__WHAT YOU NEED TO DO__: Would you copy the entries that follow exactly, leaving out every picture?

__PROVIDED MATERIAL__:
'''
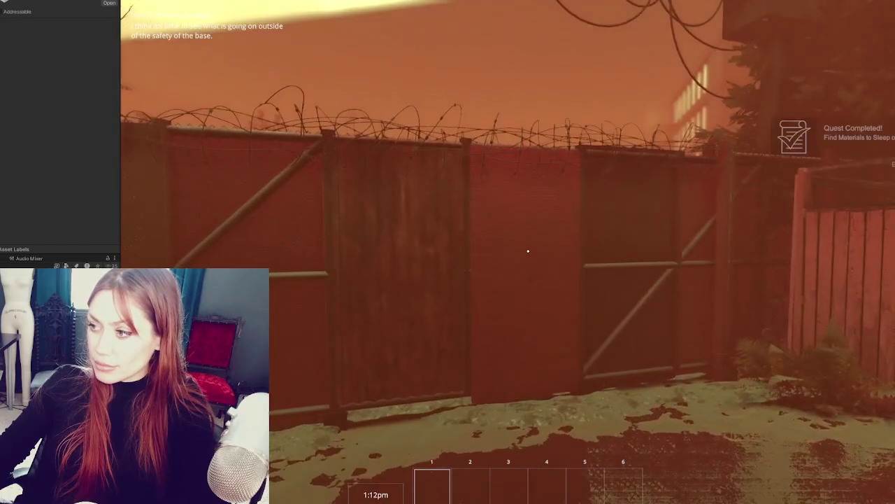
{"action": "key", "text": "w"}
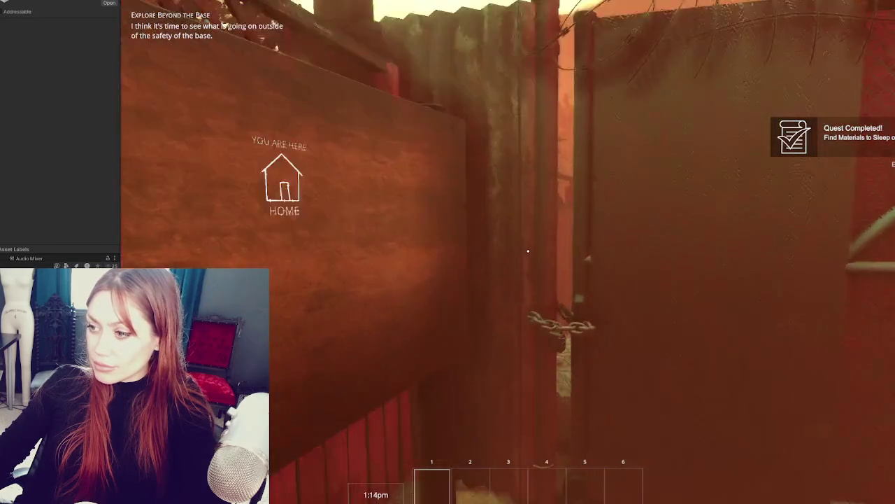
Approach the chained gate, look through its gap, and enter through the door.
{"action": "key", "text": "w"}
{"action": "key", "text": "a"}
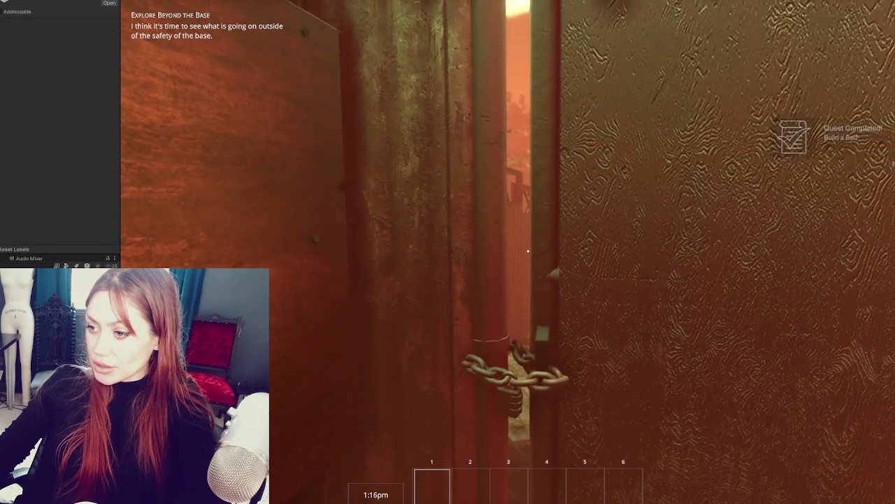
{"action": "key", "text": "w"}
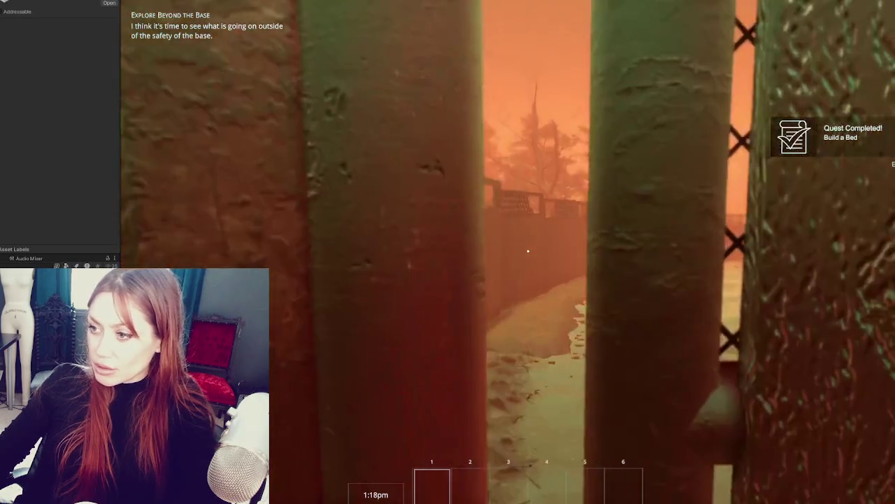
{"action": "key", "text": "s"}
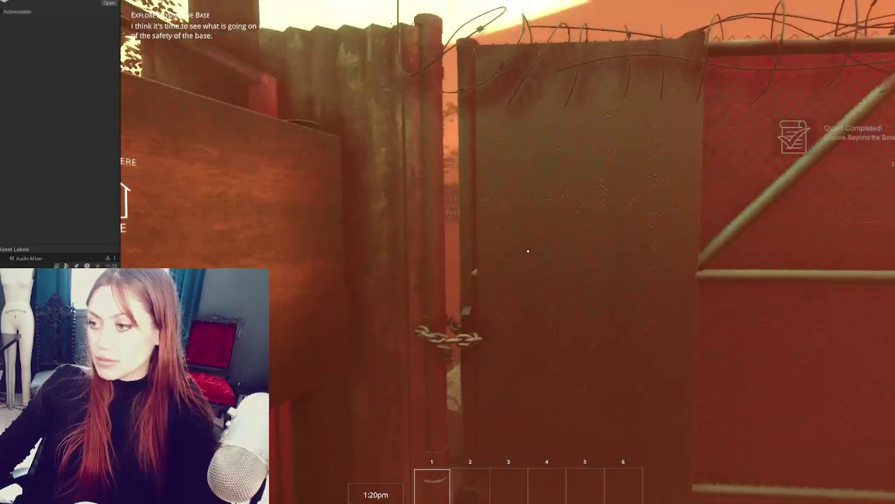
{"action": "key", "text": "w"}
{"action": "key", "text": "w"}
{"action": "key", "text": "e"}
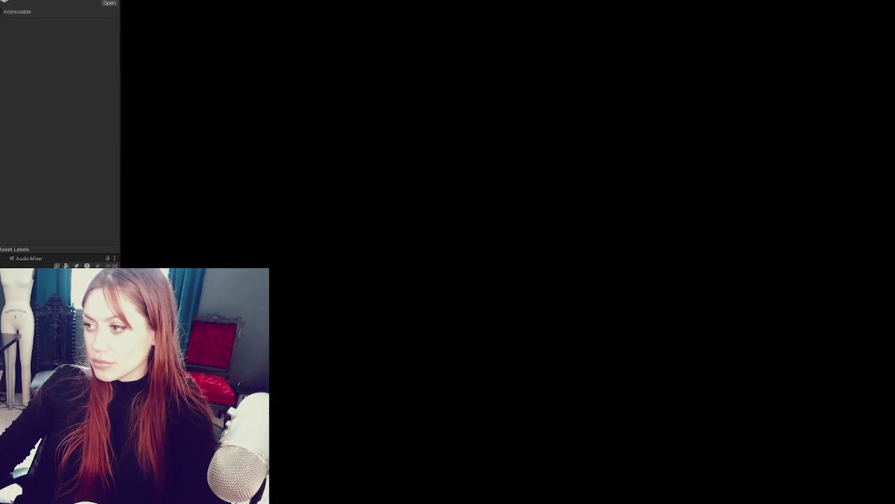
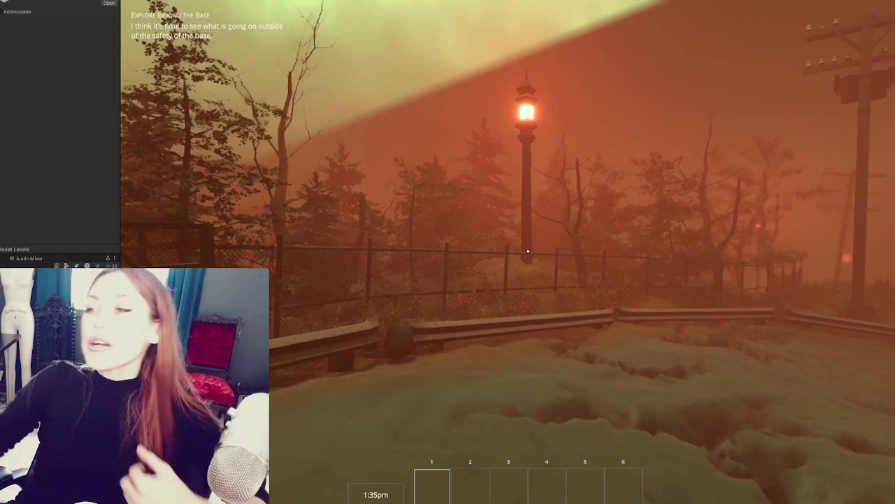
In Play mode, walk the player up to the chained wooden gate, then select its Wooden_Board.
{"action": "key", "text": "w"}
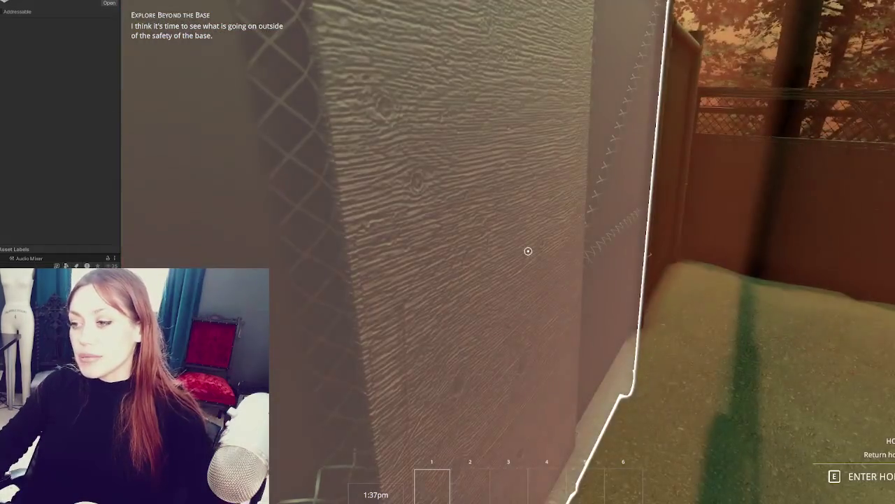
{"action": "key", "text": "e"}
'''
__RESULT__:
{"action": "key", "text": "w"}
Approach the chained gate, look through its gap, and enter through the door.
{"action": "key", "text": "w"}
{"action": "key", "text": "a"}
{"action": "key", "text": "w"}
{"action": "key", "text": "s"}
{"action": "key", "text": "w"}
{"action": "key", "text": "w"}
{"action": "key", "text": "e"}
In Play mode, walk the player up to the chained wooden gate, then select its Wooden_Board.
{"action": "key", "text": "w"}
{"action": "key", "text": "e"}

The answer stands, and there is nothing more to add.